### Given text:
Adobe Photoshop has been the number one app for most photographers and digital artists for decades. But with a plethora of other apps available it may not be the best one for you — and we have suggestions.
When people use Photoshop, they're usually in one of two camps: photographers or artists. Photographers have relied on Photoshop for color correction, air brushing, stitching, straightening, cloning, masking— basically anything you'd need to make your photography stand out.
Artists, on the other hand, have taken the program out of its wheelhouse and used it to create impressive digital works with Photoshop's somewhat limited brush tools. While Adobe has sought to expand some of these features to accommodate for these uses, there's always a better tool for the job.
Procreate (iOS - $10)
Procreate is hands down the best app we've found if you're looking to create digital art that mimics traditional media. Anyone who has used Photoshop to create art is going to have no issue navigating the interface, but will be delighted when they find that all the useless bits of fluff in Photoshop have been pared down.
There's also an incredible secondary market for ProCreate brushes to be found online as well, with brushes to suit just about whatever project you're working on. We suggest checking out CreativeMarket to see what you can find.
In addition to a sleek interface, Procreate has features you won't find in Photoshop, such as drawing assist, allowing artists to quickly create perspective and isometric drawings. Procreate also has a feature called StreamLine, which that allows the program to stabilize any pen strokes you make. To get the most out of it, you're going to want to use the Apple Pencil, as Procreate has been designed with it in mind.
Affinity Photo (MacOS - $50)
Photographers looking to step away from Adobe's subscription fees would do well to check out Affinity Photo. This app exists both on MacOS and iOS, and boasts many of the same features as Photoshop, including liquefy, color correction, red eye removal, and RAW editing. This is all packed into an efficient UI that is fairly self-explanatory.
Affinity has also recently upgraded their desktop apps, adding support for HDR and EDR displays and multiple GPU/eGPU setups.
Affinity's iOS app turns your iPad into a serious powerhouse of photo editing, giving you all the features you would want while still giving you an adequate amount of work space. This also means that photo editing has become much more portable, allowing you to edit anywhere you can take an iPad. In addition to buying from Serif directly, B&H Photo is accepting orders for Affinity Photo.
While not required, Affinity has also created a hardcover workbook to help new users become familiar with their program. It helps users understand the interface and helps to walk them through example projects. We think that anyone coming from Photoshop or Lightroom could skip this purchase if they don't want to spend the money, but it is handy once you have it.

### Records shown:

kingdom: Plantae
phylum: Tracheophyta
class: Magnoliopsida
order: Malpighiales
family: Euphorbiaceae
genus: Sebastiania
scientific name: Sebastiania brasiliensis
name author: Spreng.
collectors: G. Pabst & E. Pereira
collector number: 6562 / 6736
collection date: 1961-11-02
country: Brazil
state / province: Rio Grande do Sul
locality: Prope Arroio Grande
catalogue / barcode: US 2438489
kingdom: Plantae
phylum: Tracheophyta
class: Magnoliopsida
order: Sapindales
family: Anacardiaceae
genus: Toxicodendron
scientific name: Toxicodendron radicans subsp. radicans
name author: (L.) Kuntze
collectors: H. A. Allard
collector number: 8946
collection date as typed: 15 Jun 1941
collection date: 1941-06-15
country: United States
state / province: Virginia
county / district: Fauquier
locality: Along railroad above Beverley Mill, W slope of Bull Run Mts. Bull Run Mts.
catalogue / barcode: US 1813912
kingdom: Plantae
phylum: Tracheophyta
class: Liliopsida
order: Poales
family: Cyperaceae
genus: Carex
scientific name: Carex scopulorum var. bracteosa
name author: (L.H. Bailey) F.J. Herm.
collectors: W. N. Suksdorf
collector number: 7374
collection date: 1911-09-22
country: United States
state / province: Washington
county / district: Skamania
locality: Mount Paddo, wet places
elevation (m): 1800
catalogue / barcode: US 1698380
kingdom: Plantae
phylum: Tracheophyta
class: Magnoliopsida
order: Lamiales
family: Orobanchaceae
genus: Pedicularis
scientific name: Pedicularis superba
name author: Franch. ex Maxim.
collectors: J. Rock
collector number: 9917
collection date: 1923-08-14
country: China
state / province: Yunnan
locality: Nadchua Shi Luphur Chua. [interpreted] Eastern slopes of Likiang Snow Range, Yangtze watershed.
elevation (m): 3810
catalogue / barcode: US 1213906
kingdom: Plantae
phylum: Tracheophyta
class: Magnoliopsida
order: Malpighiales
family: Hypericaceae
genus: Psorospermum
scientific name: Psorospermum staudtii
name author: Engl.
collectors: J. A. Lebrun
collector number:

### Exercise:
Reproduce the stretch of the Photoshop alternatives article above from "Adobe Photoshop has" through "we have suggestions.", keeping every word and mark unchanged.

### Answer to this problem:
Adobe Photoshop has been the number one app for most photographers and digital artists for decades. But with a plethora of other apps available it may not be the best one for you — and we have suggestions.